[Records excerpted from a collection]
______________________________

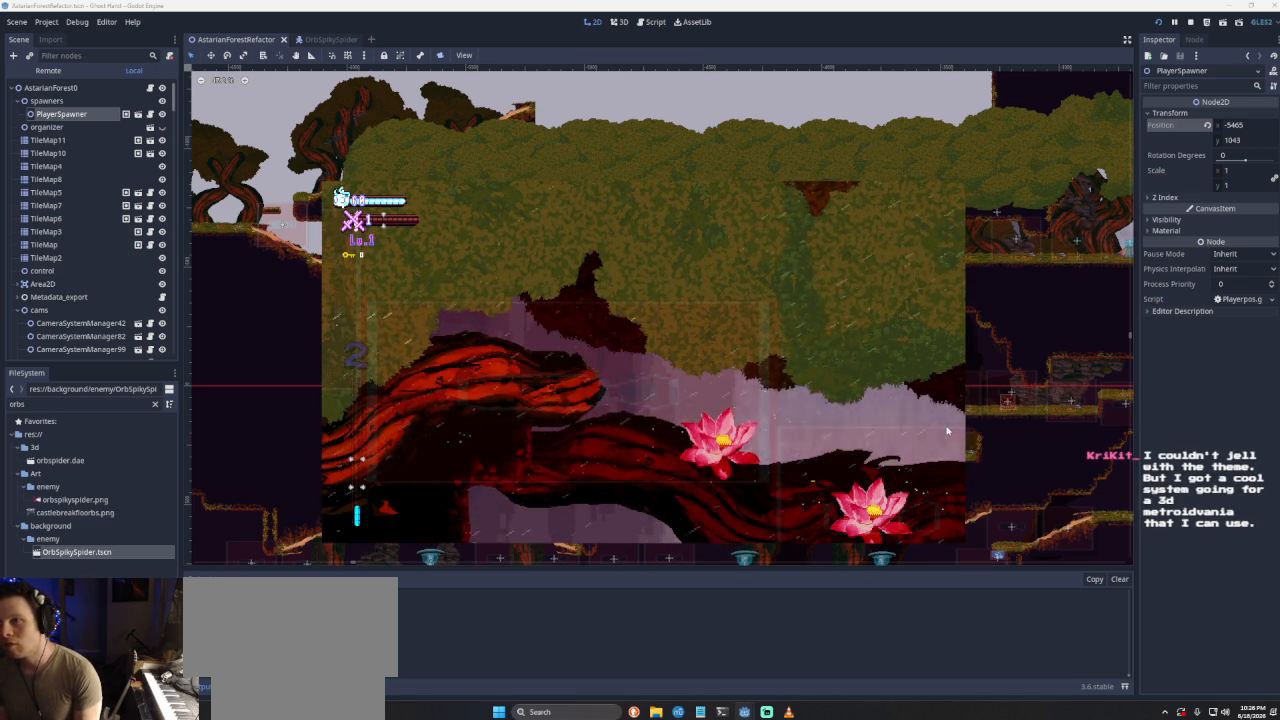
{"buttons": [], "left_stick": "left", "right_stick": "center", "events": [[67, "CROSS", "down"], [300, "CROSS", "up"]]}
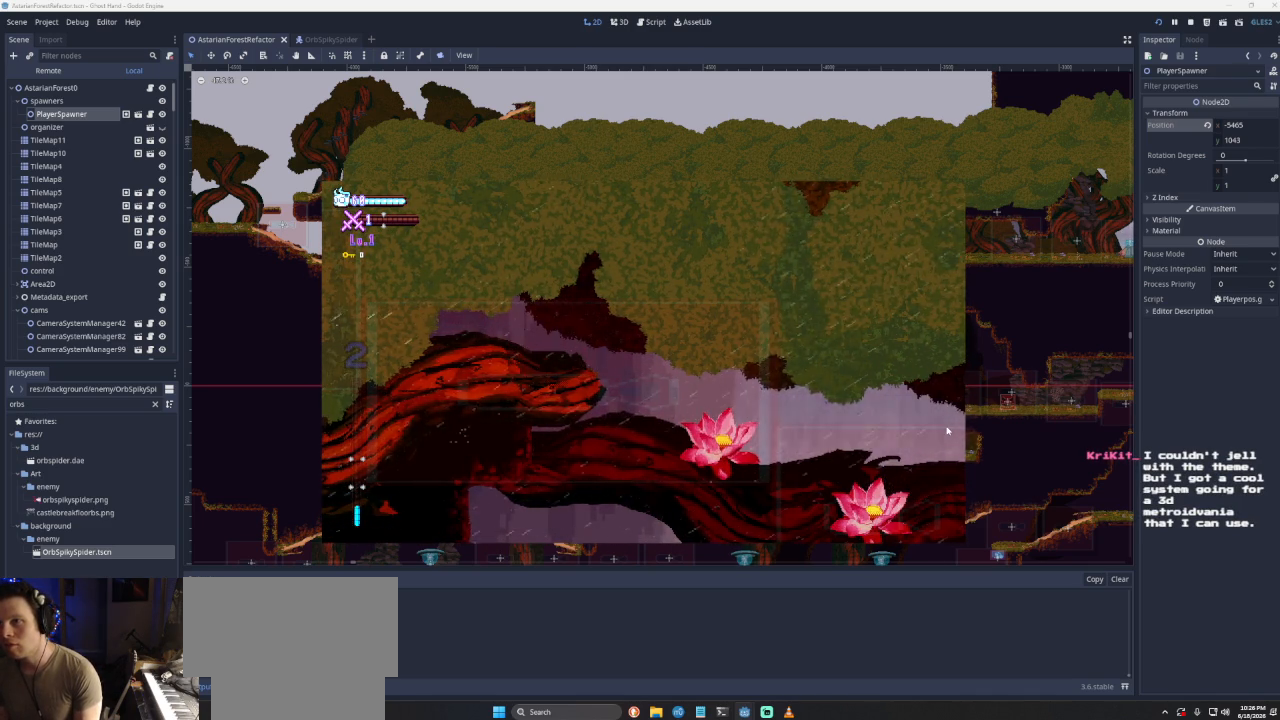
{"buttons": [], "left_stick": "center", "right_stick": "center", "events": [[67, "left_stick", "center"]]}
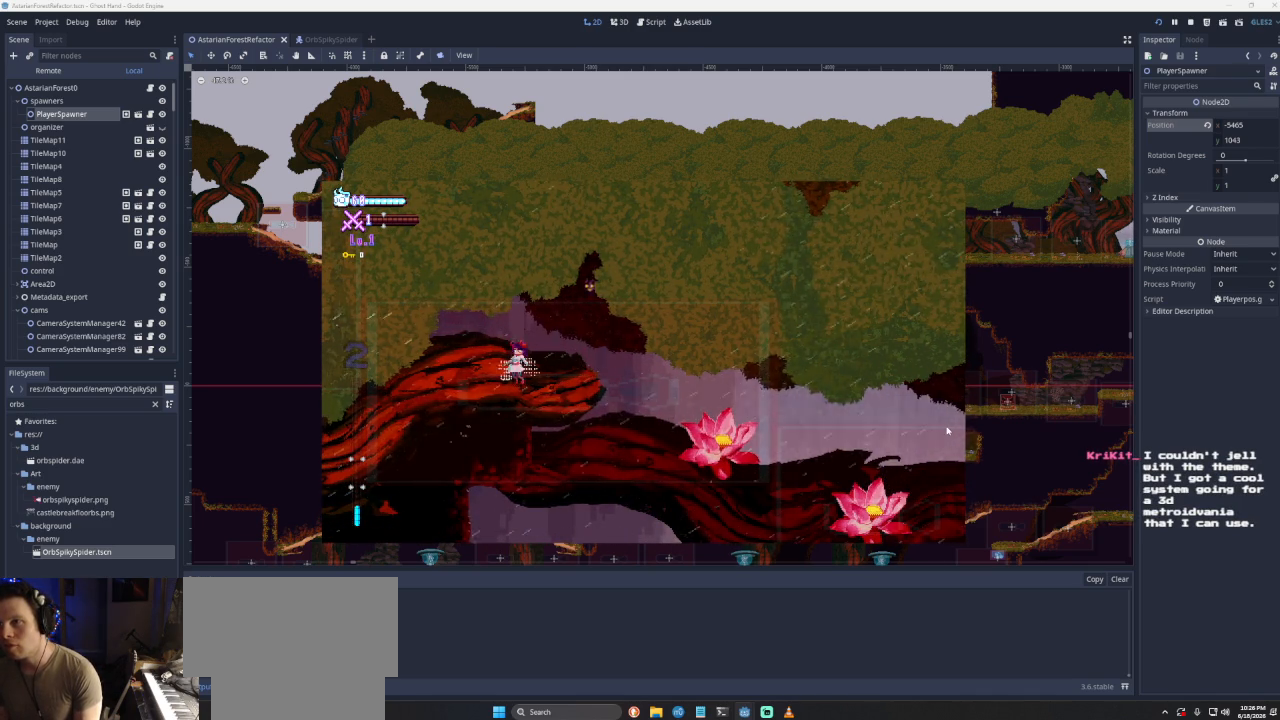
{"buttons": [], "left_stick": "right", "right_stick": "center", "events": [[67, "left_stick", "right"], [267, "CROSS", "down"], [500, "CROSS", "up"]]}
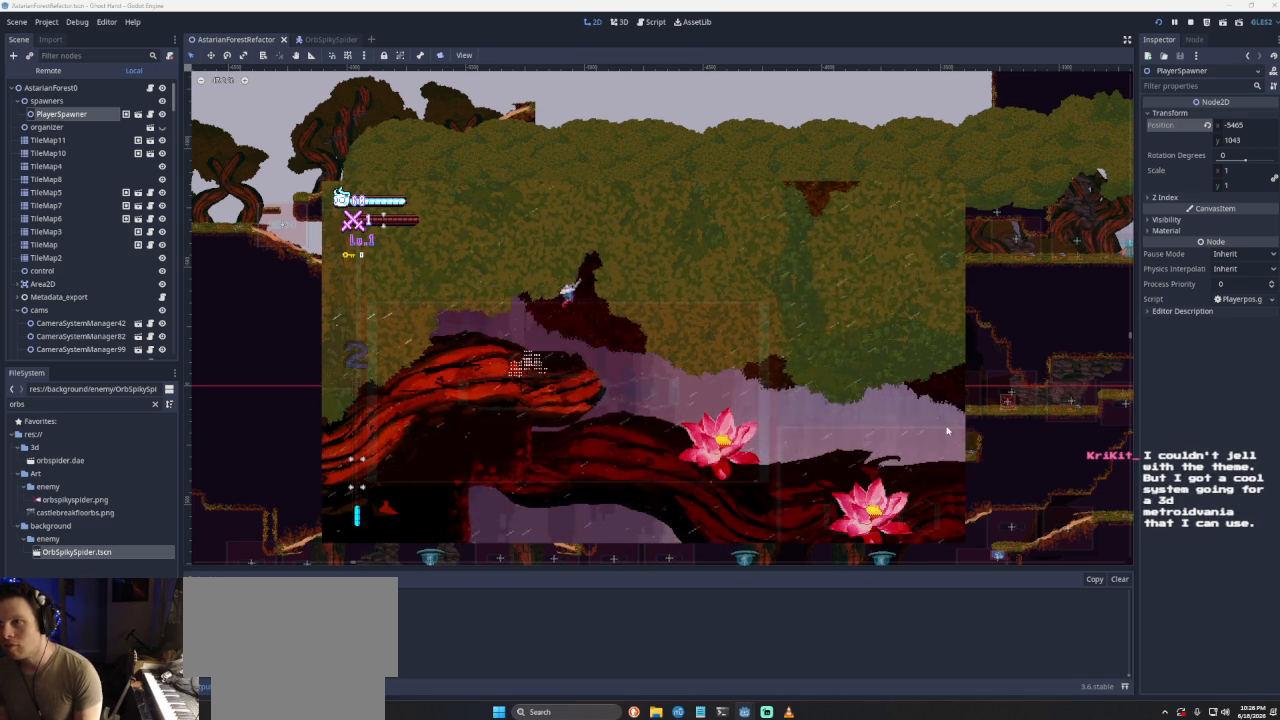
{"buttons": ["CROSS"], "left_stick": "right", "right_stick": "center", "events": [[433, "CROSS", "down"]]}
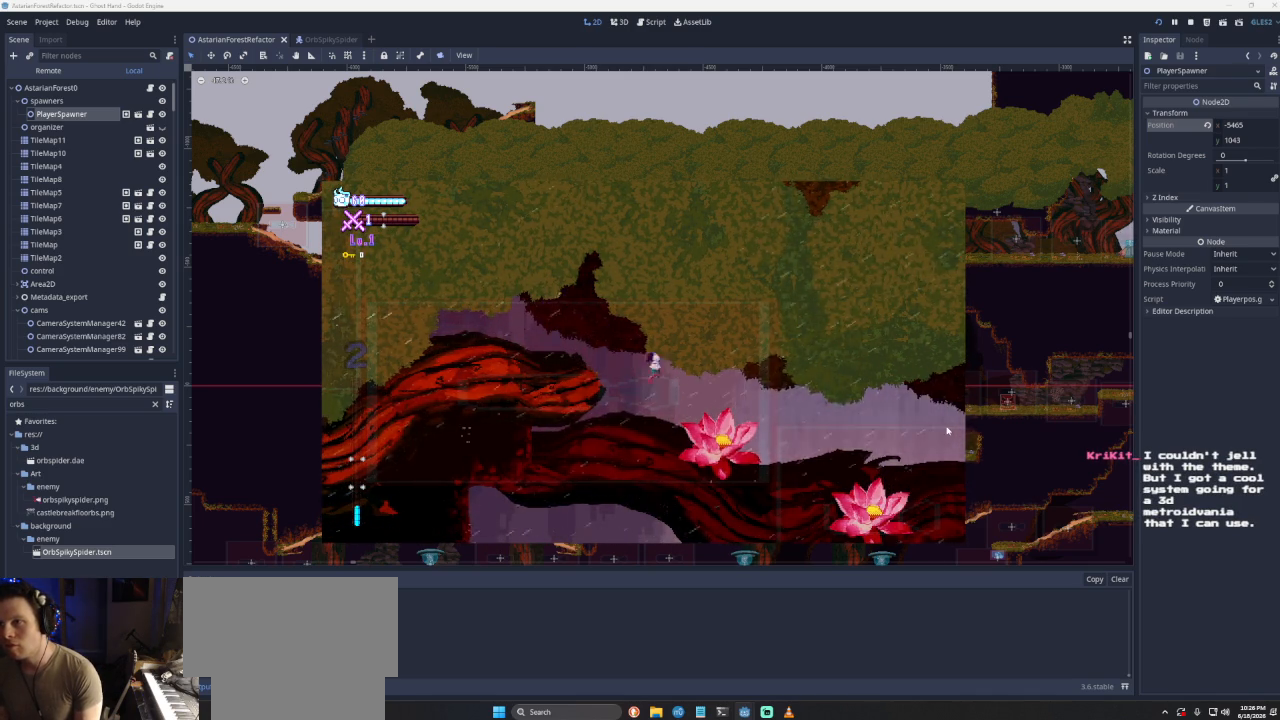
{"buttons": [], "left_stick": "center", "right_stick": "center", "events": [[167, "CROSS", "up"], [433, "left_stick", "center"]]}
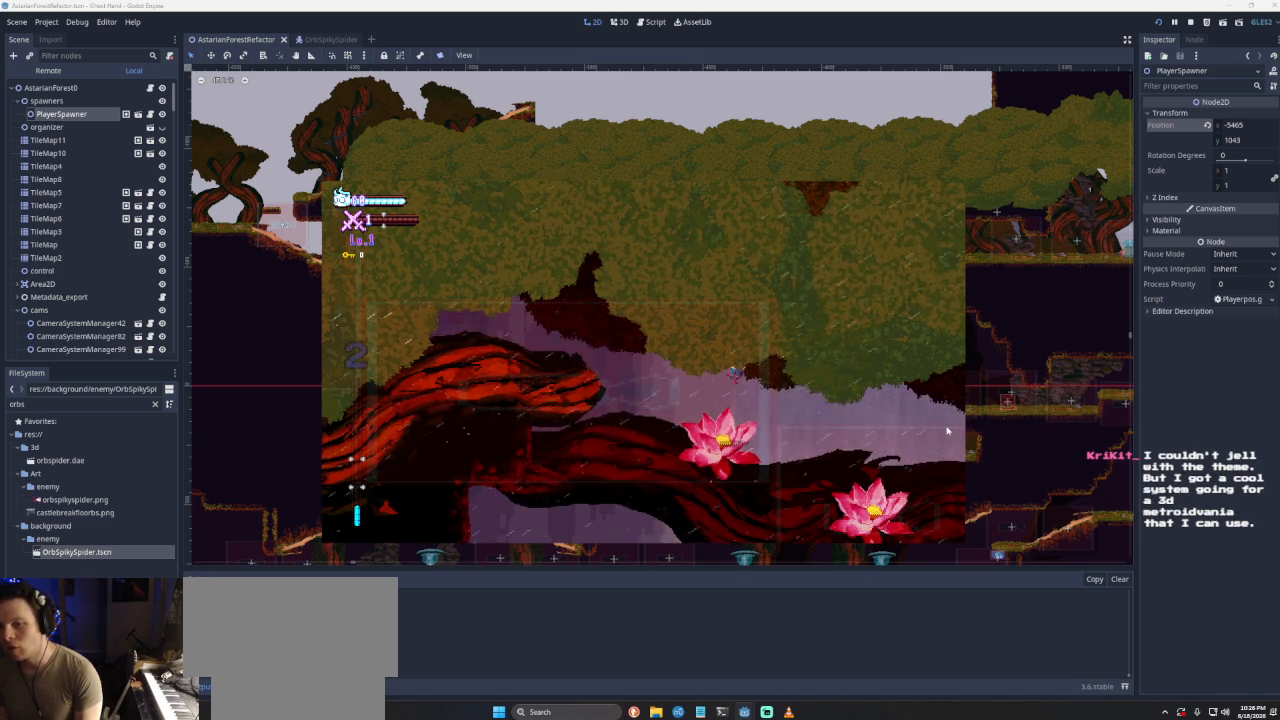
{"buttons": ["CROSS"], "left_stick": "right", "right_stick": "center", "events": [[400, "CROSS", "down"], [400, "left_stick", "right"]]}
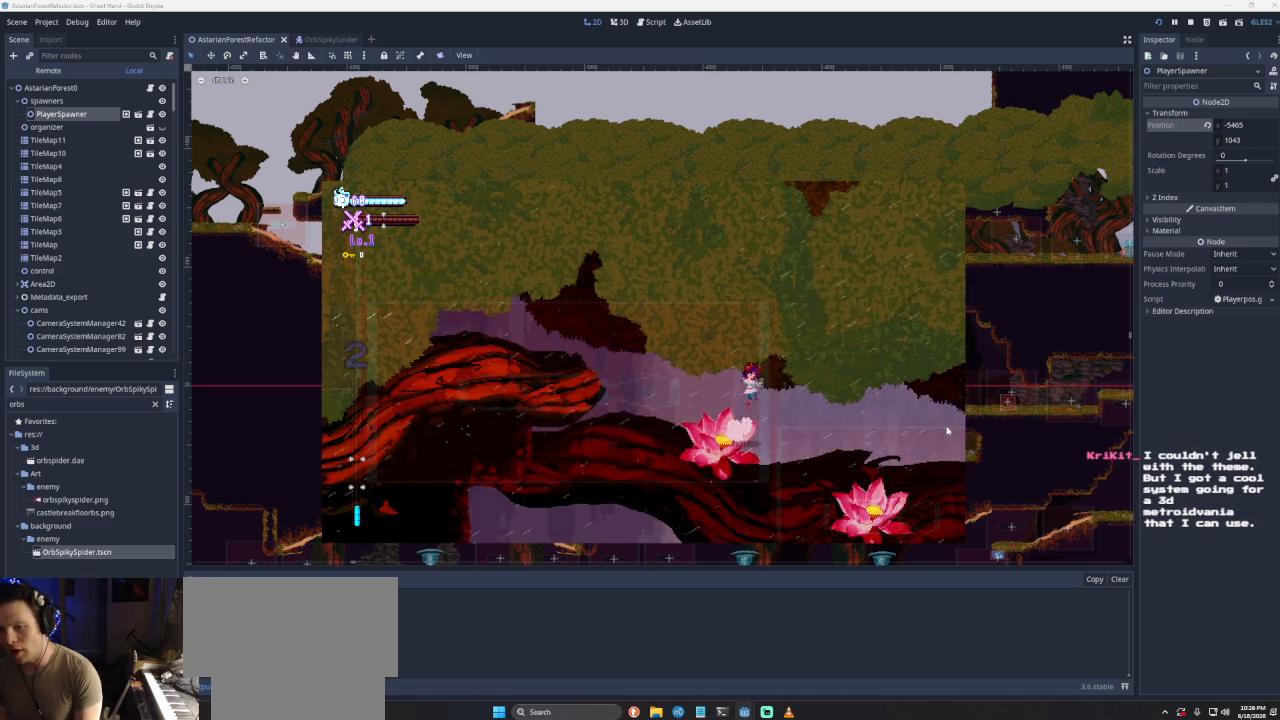
{"buttons": [], "left_stick": "down-right", "right_stick": "center", "events": [[167, "CROSS", "up"], [400, "left_stick", "down-right"]]}
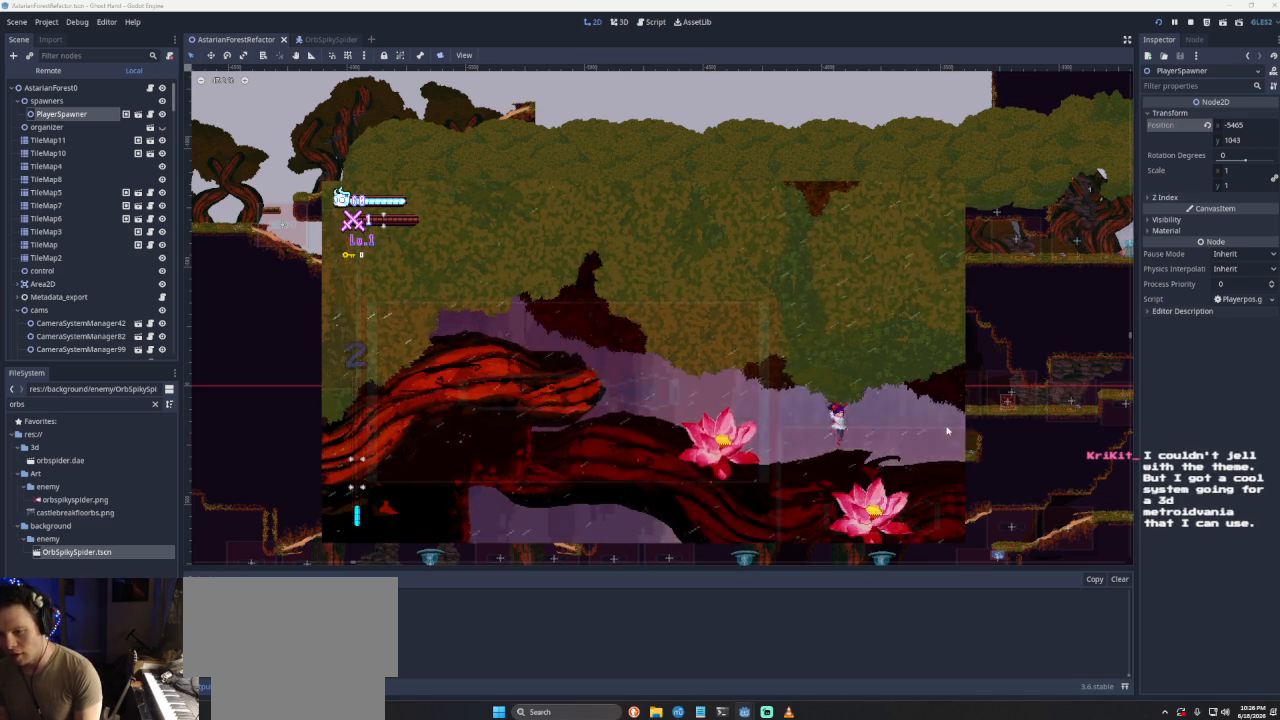
{"buttons": ["CROSS"], "left_stick": "right", "right_stick": "center", "events": [[33, "left_stick", "right"], [267, "CROSS", "down"]]}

______________________________

- What to do
Leaving out the pictures, print every record exactly as written.

- Task answer
{"buttons": [], "left_stick": "left", "right_stick": "center", "events": [[67, "CROSS", "down"], [300, "CROSS", "up"]]}
{"buttons": [], "left_stick": "center", "right_stick": "center", "events": [[67, "left_stick", "center"]]}
{"buttons": [], "left_stick": "right", "right_stick": "center", "events": [[67, "left_stick", "right"], [267, "CROSS", "down"], [500, "CROSS", "up"]]}
{"buttons": ["CROSS"], "left_stick": "right", "right_stick": "center", "events": [[433, "CROSS", "down"]]}
{"buttons": [], "left_stick": "center", "right_stick": "center", "events": [[167, "CROSS", "up"], [433, "left_stick", "center"]]}
{"buttons": ["CROSS"], "left_stick": "right", "right_stick": "center", "events": [[400, "CROSS", "down"], [400, "left_stick", "right"]]}
{"buttons": [], "left_stick": "down-right", "right_stick": "center", "events": [[167, "CROSS", "up"], [400, "left_stick", "down-right"]]}
{"buttons": ["CROSS"], "left_stick": "right", "right_stick": "center", "events": [[33, "left_stick", "right"], [267, "CROSS", "down"]]}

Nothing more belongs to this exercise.